**Exercise objective:** Transcribe the text that comes with each of the rows below, line for line and without changes, and leave the pictures out of your answer.

======== Data

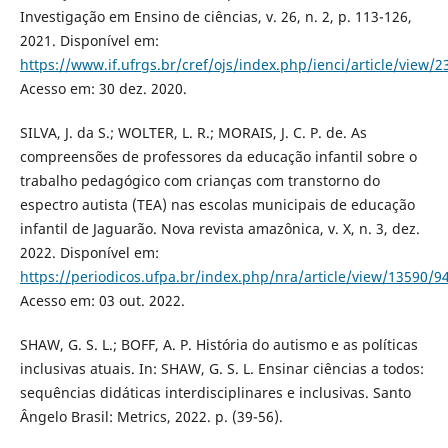
Investigação em Ensino de ciências, v. 26, n. 2, p. 113-126,
2021. Disponível em:
https://www.if.ufrgs.br/cref/ojs/index.php/ienci/article/view/
Acesso em: 30 dez. 2020.
SILVA, J. da S.; WOLTER, L. R.; MORAIS, J. C. P. de. As
compreensões de professores da educação infantil sobre o
trabalho pedagógico com crianças com transtorno do
espectro autista (TEA) nas escolas municipais de educação
infantil de Jaguarão. Nova revista amazônica, v. X, n. 3, dez.
2022. Disponível em:
https://periodicos.ufpa.br/index.php/nra/article/view/13590/9
Acesso em: 03 out. 2022.
SHAW, G. S. L.; BOFF, A. P. História do autismo e as políticas
inclusivas atuais. In: SHAW, G. S. L. Ensinar ciências a todos:
sequências didáticas interdisciplinares e inclusivas. Santo
Ângelo Brasil: Metrics, 2022. p. (39-56).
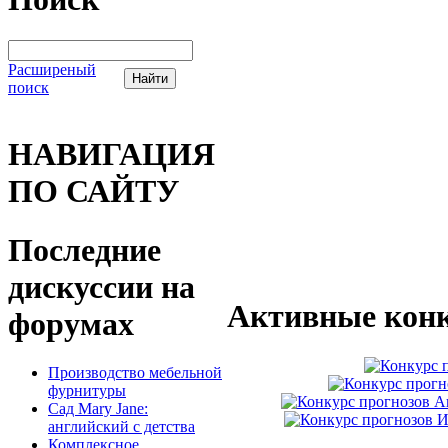
Расширеный
поиск
НАВИГАЦИЯ
ПО САЙТУ
Последние
дискуссии на
Активные конк
форумах
Производство мебельной
фурнитуры
Сад Mary Jane:
английский с детства
Комплексное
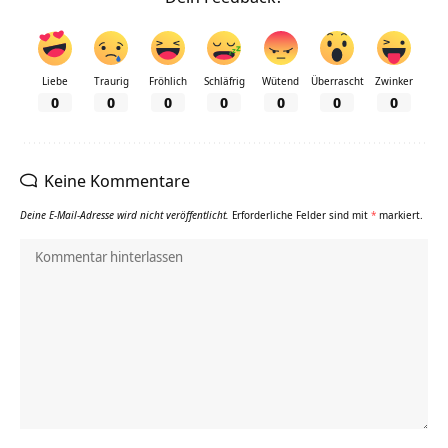
Liebe
Traurig
Fröhlich
Schläfrig
Wütend
Überrascht
Zwinker
0
0
0
0
0
0
0
Keine Kommentare
Deine E-Mail-Adresse wird nicht veröffentlicht.
Erforderliche Felder sind mit
*
markiert.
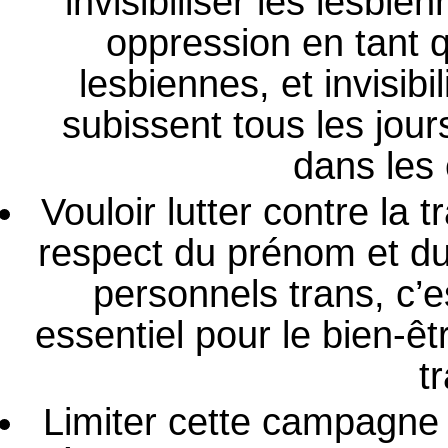
invisibiliser les lesbi
oppression en tant 
lesbiennes, et invisibi
subissent tous les jour
dans les
Vouloir lutter contre la
respect du prénom et du
personnels trans, c’e
essentiel pour le bien-ê
t
Limiter cette campagne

================

**Written solution:**
Investigação em Ensino de ciências, v. 26, n. 2, p. 113-126,
2021. Disponível em:
https://www.if.ufrgs.br/cref/ojs/index.php/ienci/article/view/
Acesso em: 30 dez. 2020.
SILVA, J. da S.; WOLTER, L. R.; MORAIS, J. C. P. de. As
compreensões de professores da educação infantil sobre o
trabalho pedagógico com crianças com transtorno do
espectro autista (TEA) nas escolas municipais de educação
infantil de Jaguarão. Nova revista amazônica, v. X, n. 3, dez.
2022. Disponível em:
https://periodicos.ufpa.br/index.php/nra/article/view/13590/9
Acesso em: 03 out. 2022.
SHAW, G. S. L.; BOFF, A. P. História do autismo e as políticas
inclusivas atuais. In: SHAW, G. S. L. Ensinar ciências a todos:
sequências didáticas interdisciplinares e inclusivas. Santo
Ângelo Brasil: Metrics, 2022. p. (39-56).
Расширеный
поиск
НАВИГАЦИЯ
ПО САЙТУ
Последние
дискуссии на
Активные конк
форумах
Производство мебельной
фурнитуры
Сад Mary Jane:
английский с детства
Комплексное
Liebe
Traurig
Fröhlich
Schläfrig
Wütend
Überrascht
Zwinker
0
0
0
0
0
0
0
Keine Kommentare
Deine E-Mail-Adresse wird nicht veröffentlicht.
Erforderliche Felder sind mit
*
markiert.
invisibiliser les lesbi
oppression en tant 
lesbiennes, et invisibi
subissent tous les jour
dans les
Vouloir lutter contre la
respect du prénom et du
personnels trans, c’e
essentiel pour le bien-ê
t
Limiter cette campagne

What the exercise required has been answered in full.